Congrat! Thuias is a nice looking Phrag....caudatum.
Sorry but this is not wallisi


----------



## Paul (Dec 5, 2007)

isaias m rolando said:


> Congrat! Thuias is a nice looking Phrag....caudatum.
> Sorry but this is not wallisi



Ok, I will tell Peruflora that their wallisii are... caudatum!
It doesn't matter, I didn't have caudatum, I love this one.


----------



## Gideon (Dec 6, 2007)

Stunning plant Paul


----------



## Paul (Dec 6, 2007)

now the petals are at their max size:


----------



## SlipperFan (Dec 6, 2007)

It's gorgeous!


----------



## Magicboy (Dec 7, 2007)

Then please, tell us why this isn't a wallisii? What is the differences between caudatum and wallisii?


----------



## isaias m rolando (Dec 10, 2007)

Can you do it for mi OLAF, Please?
If I do, some people may say "... Oh, that is because the conflict of interests...". We are so close of the WOC! They are trying to destroy peoples reputation using all weapons....
In the other group nobody comited "mistakes in the lab", and nobody was convicted in the USA....


----------



## NYEric (Dec 10, 2007)

Is the treatment what the white stuff on the plant is? Also wha's teh white stuff in the media?


----------



## goldenrose (Dec 10, 2007)

Magicboy said:


> Then please, tell us why this isn't a wallisii? What is the differences between caudatum and wallisii?

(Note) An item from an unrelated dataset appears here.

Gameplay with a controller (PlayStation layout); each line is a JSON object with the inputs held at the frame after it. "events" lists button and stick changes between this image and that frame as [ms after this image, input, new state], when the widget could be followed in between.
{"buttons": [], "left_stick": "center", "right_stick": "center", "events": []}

I'm not Olaf but this is what I found on Rob's phragweb site:
Wallisii - "Flower : The flowers are smaller than those of the other members of the section Phragmipedium. The staminode is 3-lobbed, in which the lateral lobs are arching backwards and end in the shape of an arrow. The middle lob is narrow tongue-shaped and somewhat rounded at the top. The mouth of the lip is yellow with brown spots."
Caudatum - staminode 3 lobbed, lateral lobs point forward in the shape os a sickle. Middle lob is somewhat a rounded triangle. The mouth of the lip is white with red dots on the edge.
....so according to this info it's a caudatum (& a nice one at that!)


----------



## isaias m rolando (Dec 11, 2007)

Thanks Goldenrose
Anyway it is a very nice caudatum
...and excellent picture Magicboy
Have a nice week and enjoy your orchids


----------



## Gilda (Dec 11, 2007)

How are you growing this ,what medium ? From the pic it looks to be quite wet and I thought caudatums liked drier conditions ??? What size pot and is there drainage ? By the way, it's beautiful !


----------



## Barbara (Dec 11, 2007)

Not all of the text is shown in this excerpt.